- _Assignment_:
Your answer must be a word-for-word copy of the listing, with all pictures excluded.

- _Records to process_:
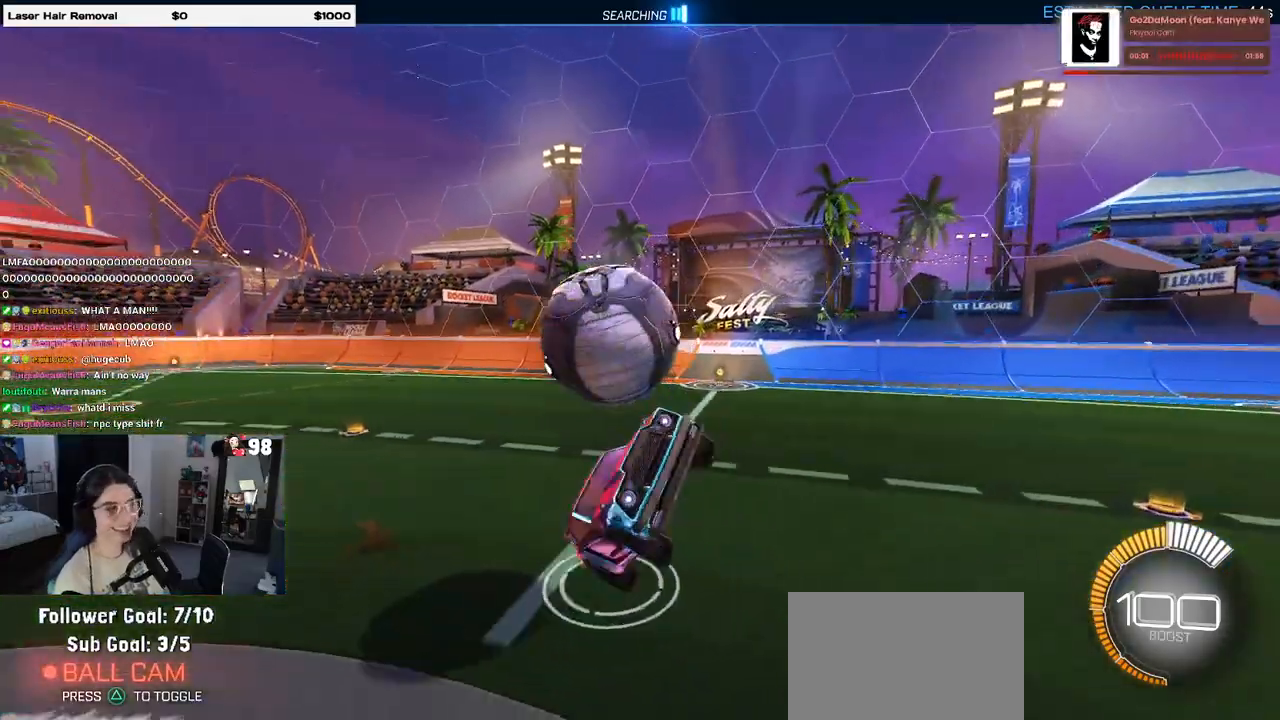
{"dt_ms": 500, "buttons": ["R2"], "left_stick": "center", "right_stick": "center", "events": [[17, "left_stick", "right"], [183, "left_stick", "up-right"], [250, "L1", "up"], [450, "left_stick", "center"]]}
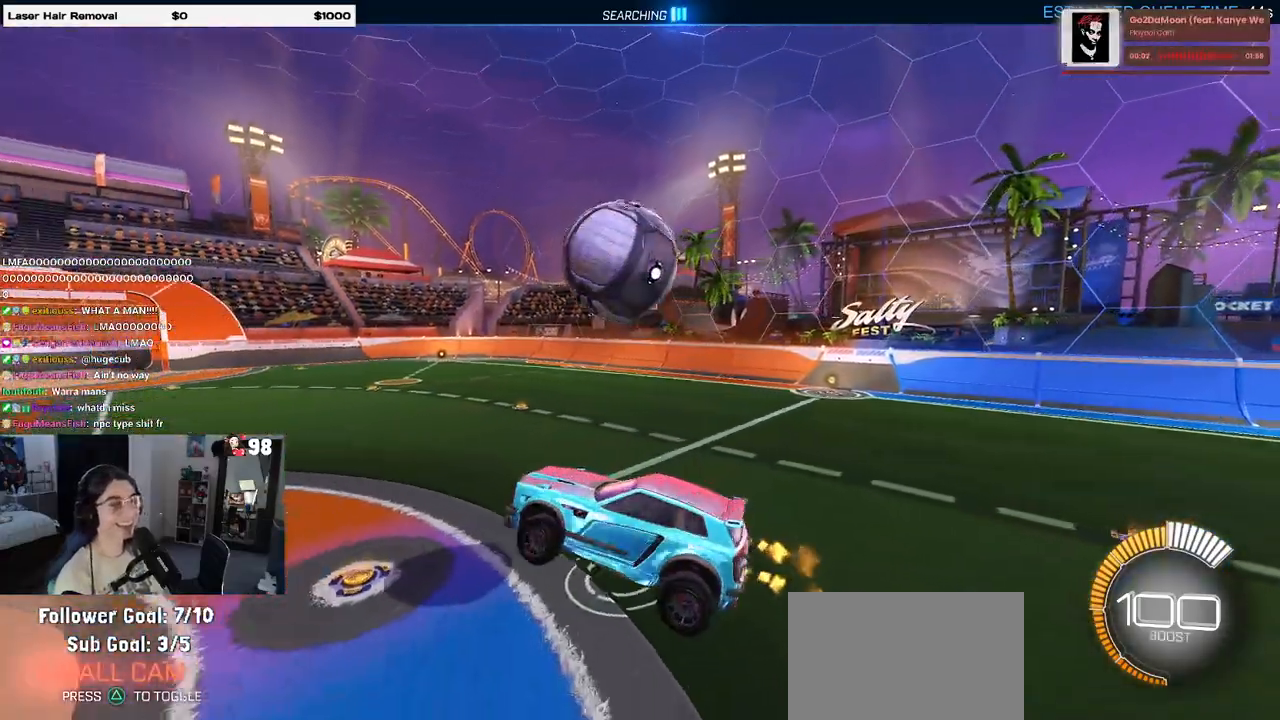
{"dt_ms": 500, "buttons": ["R2"], "left_stick": "center", "right_stick": "center", "events": [[50, "left_stick", "left"], [200, "left_stick", "center"], [367, "SQUARE", "down"], [467, "SQUARE", "up"]]}
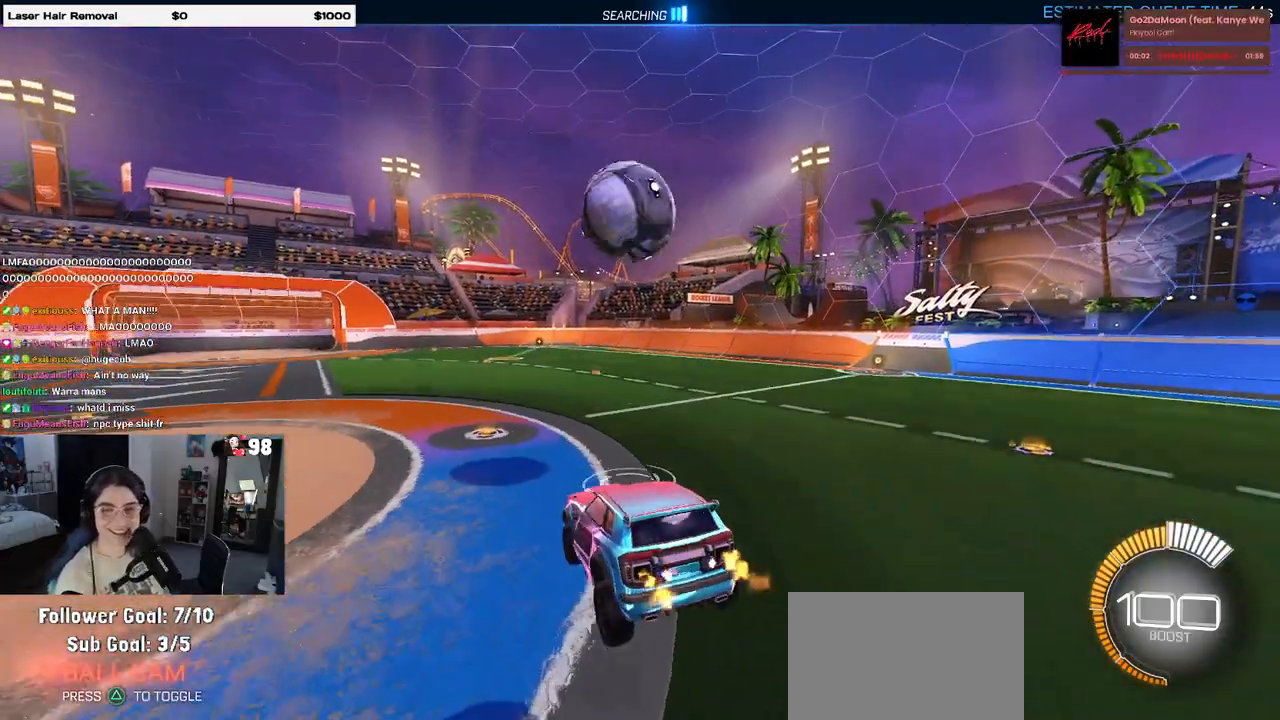
{"dt_ms": 500, "buttons": ["L2"], "left_stick": "right", "right_stick": "center", "events": [[150, "R2", "up"], [283, "left_stick", "right"], [333, "L2", "down"]]}
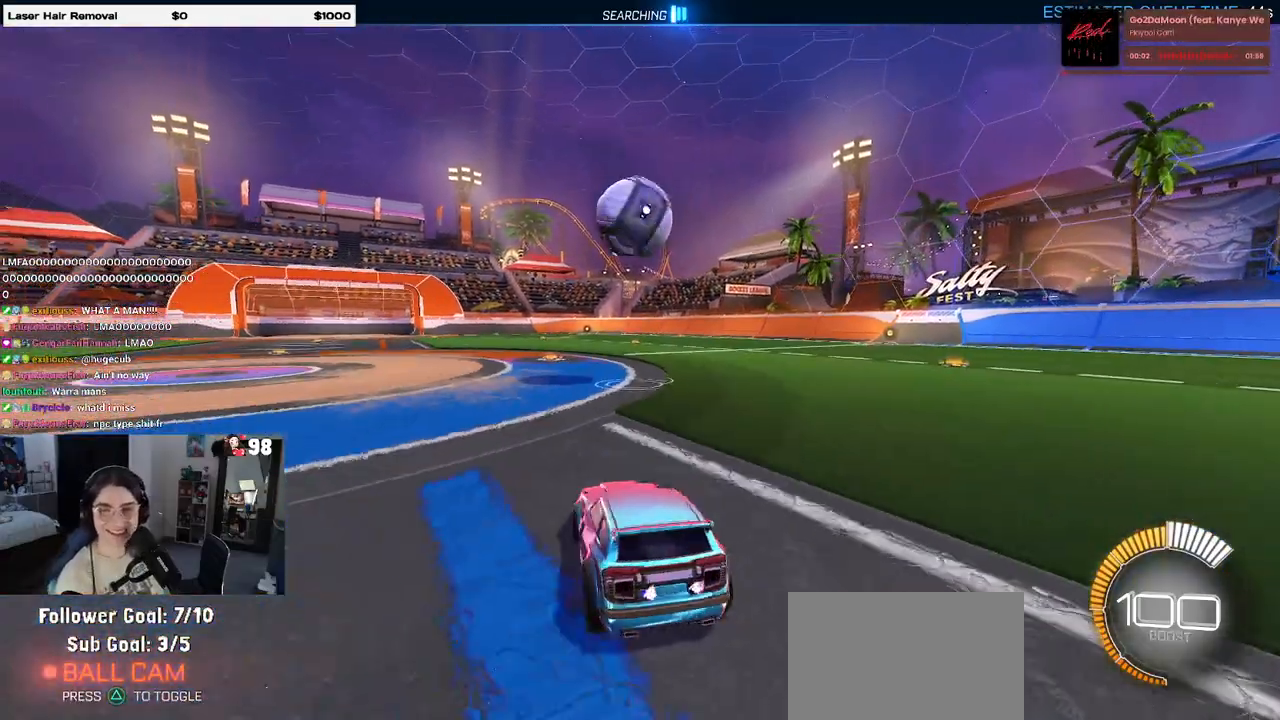
{"dt_ms": 500, "buttons": ["L2"], "left_stick": "left", "right_stick": "center", "events": [[133, "left_stick", "center"], [267, "left_stick", "left"]]}
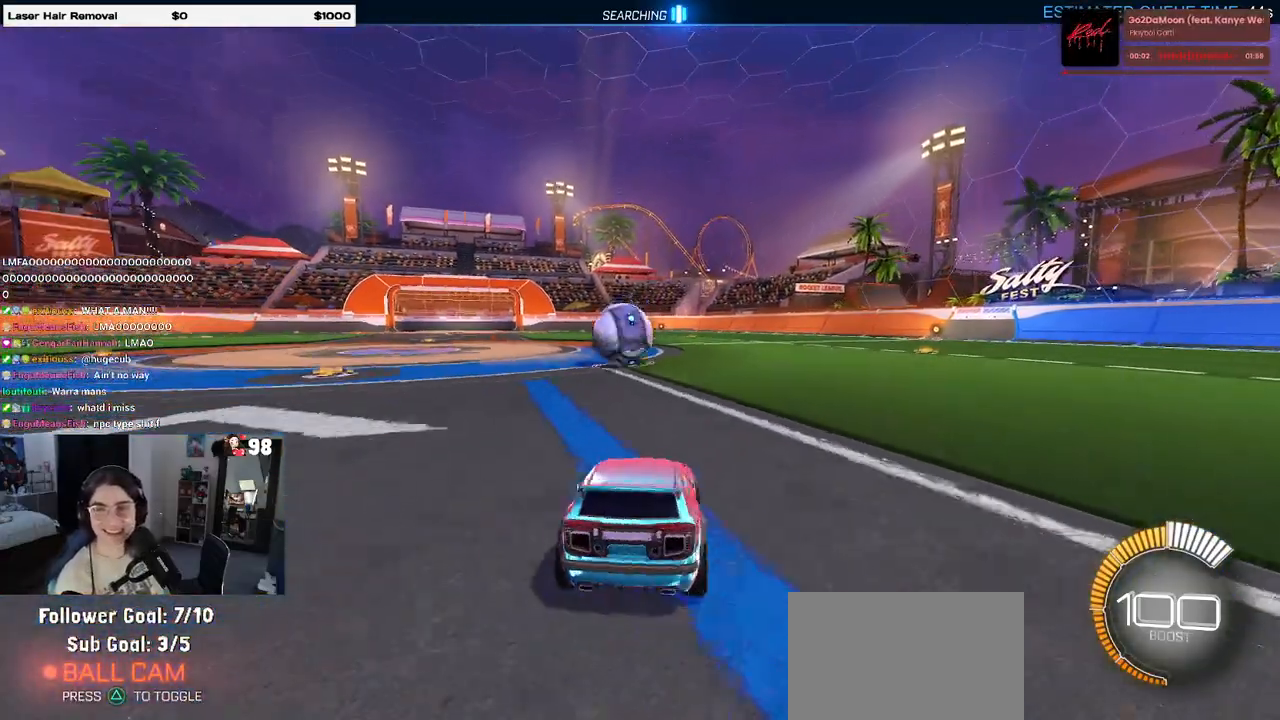
{"dt_ms": 1000, "buttons": ["R2"], "left_stick": "center", "right_stick": "center"}
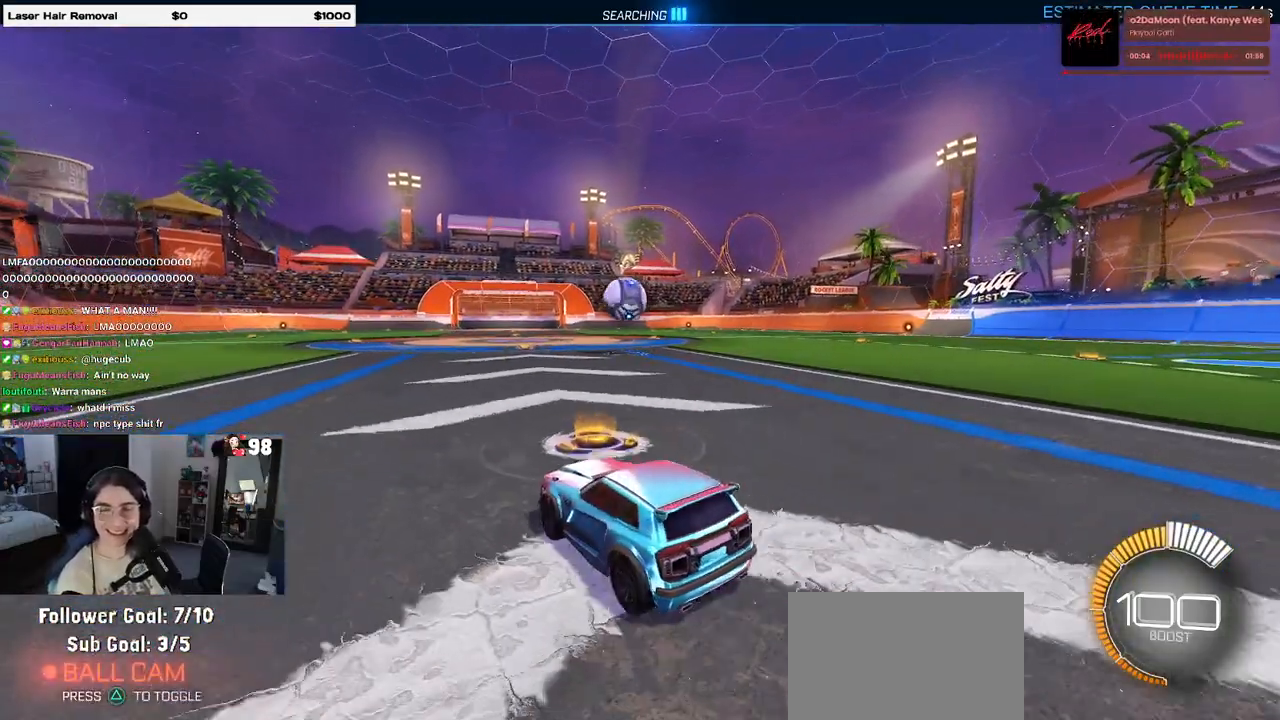
{"dt_ms": 500, "buttons": ["R2"], "left_stick": "center", "right_stick": "center", "events": []}
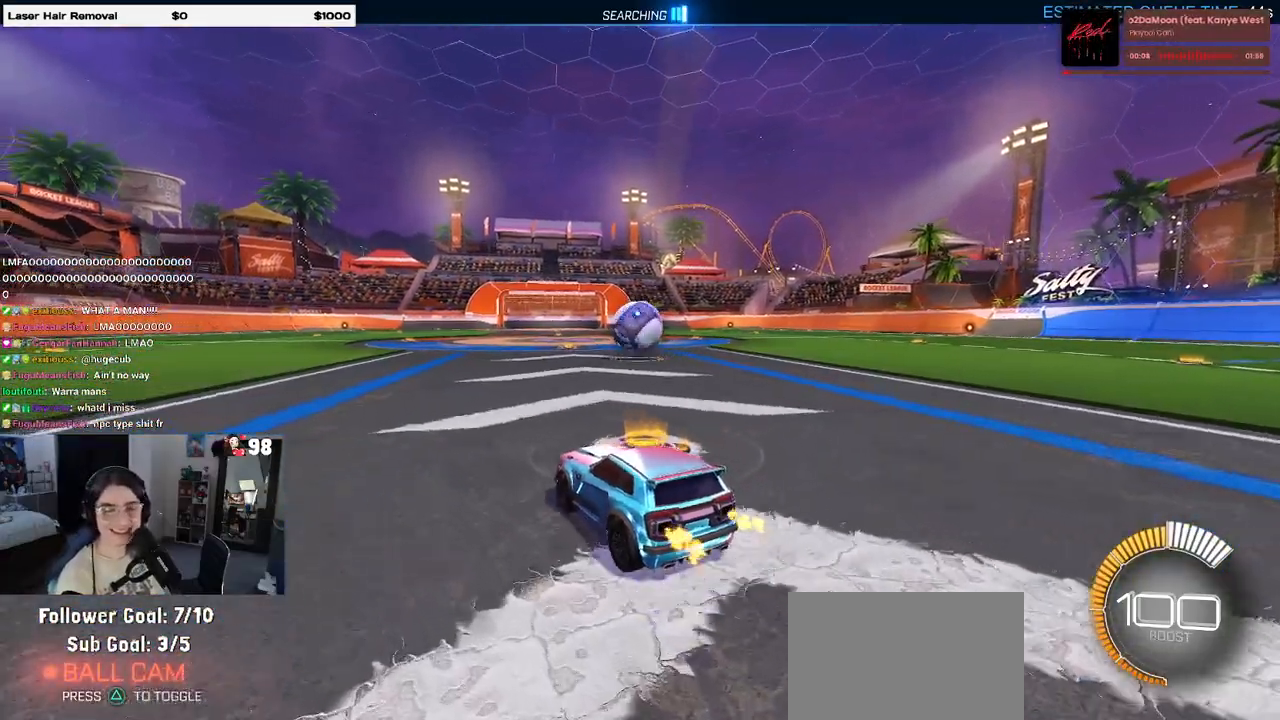
{"dt_ms": 500, "buttons": ["R2"], "left_stick": "right", "right_stick": "center", "events": [[67, "left_stick", "left"], [217, "left_stick", "center"], [350, "left_stick", "right"]]}
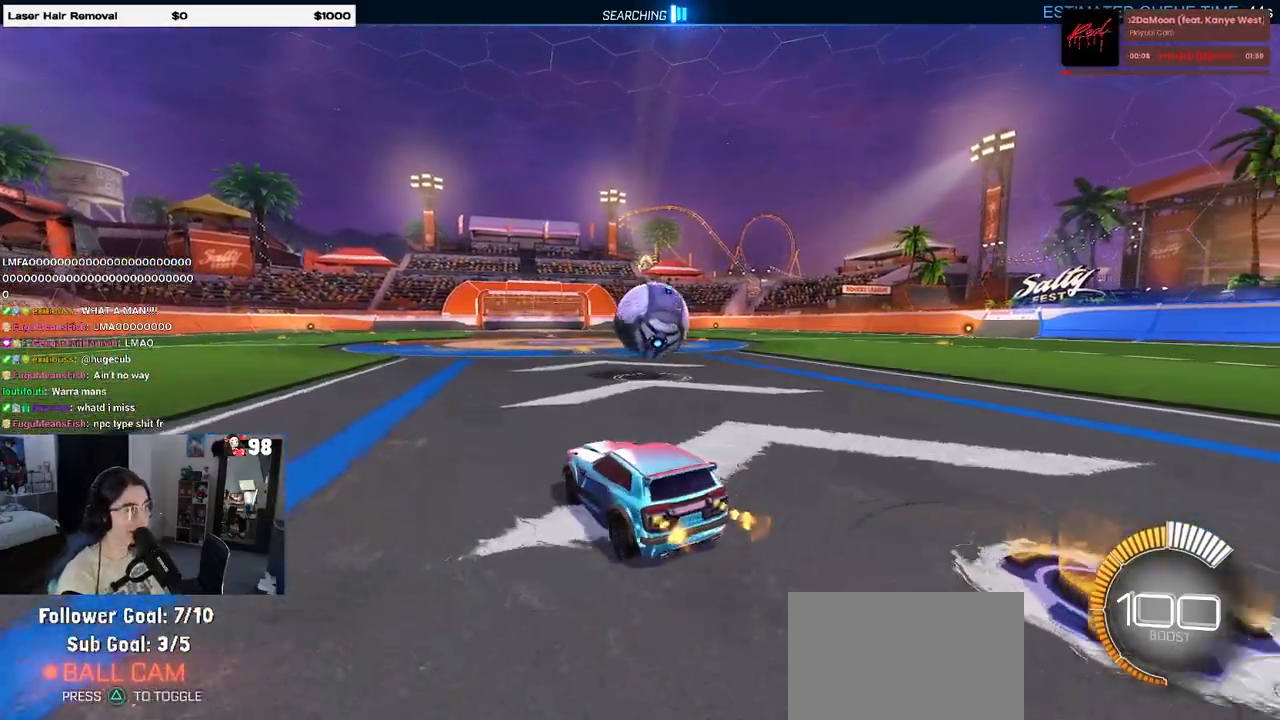
{"dt_ms": 500, "buttons": ["R2"], "left_stick": "center", "right_stick": "center", "events": [[83, "left_stick", "center"], [217, "left_stick", "right"], [433, "left_stick", "center"]]}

- _Answer area_:
{"dt_ms": 500, "buttons": ["R2"], "left_stick": "center", "right_stick": "center", "events": [[17, "left_stick", "right"], [183, "left_stick", "up-right"], [250, "L1", "up"], [450, "left_stick", "center"]]}
{"dt_ms": 500, "buttons": ["R2"], "left_stick": "center", "right_stick": "center", "events": [[50, "left_stick", "left"], [200, "left_stick", "center"], [367, "SQUARE", "down"], [467, "SQUARE", "up"]]}
{"dt_ms": 500, "buttons": ["L2"], "left_stick": "right", "right_stick": "center", "events": [[150, "R2", "up"], [283, "left_stick", "right"], [333, "L2", "down"]]}
{"dt_ms": 500, "buttons": ["L2"], "left_stick": "left", "right_stick": "center", "events": [[133, "left_stick", "center"], [267, "left_stick", "left"]]}
{"dt_ms": 1000, "buttons": ["R2"], "left_stick": "center", "right_stick": "center"}
{"dt_ms": 500, "buttons": ["R2"], "left_stick": "center", "right_stick": "center", "events": []}
{"dt_ms": 500, "buttons": ["R2"], "left_stick": "right", "right_stick": "center", "events": [[67, "left_stick", "left"], [217, "left_stick", "center"], [350, "left_stick", "right"]]}
{"dt_ms": 500, "buttons": ["R2"], "left_stick": "center", "right_stick": "center", "events": [[83, "left_stick", "center"], [217, "left_stick", "right"], [433, "left_stick", "center"]]}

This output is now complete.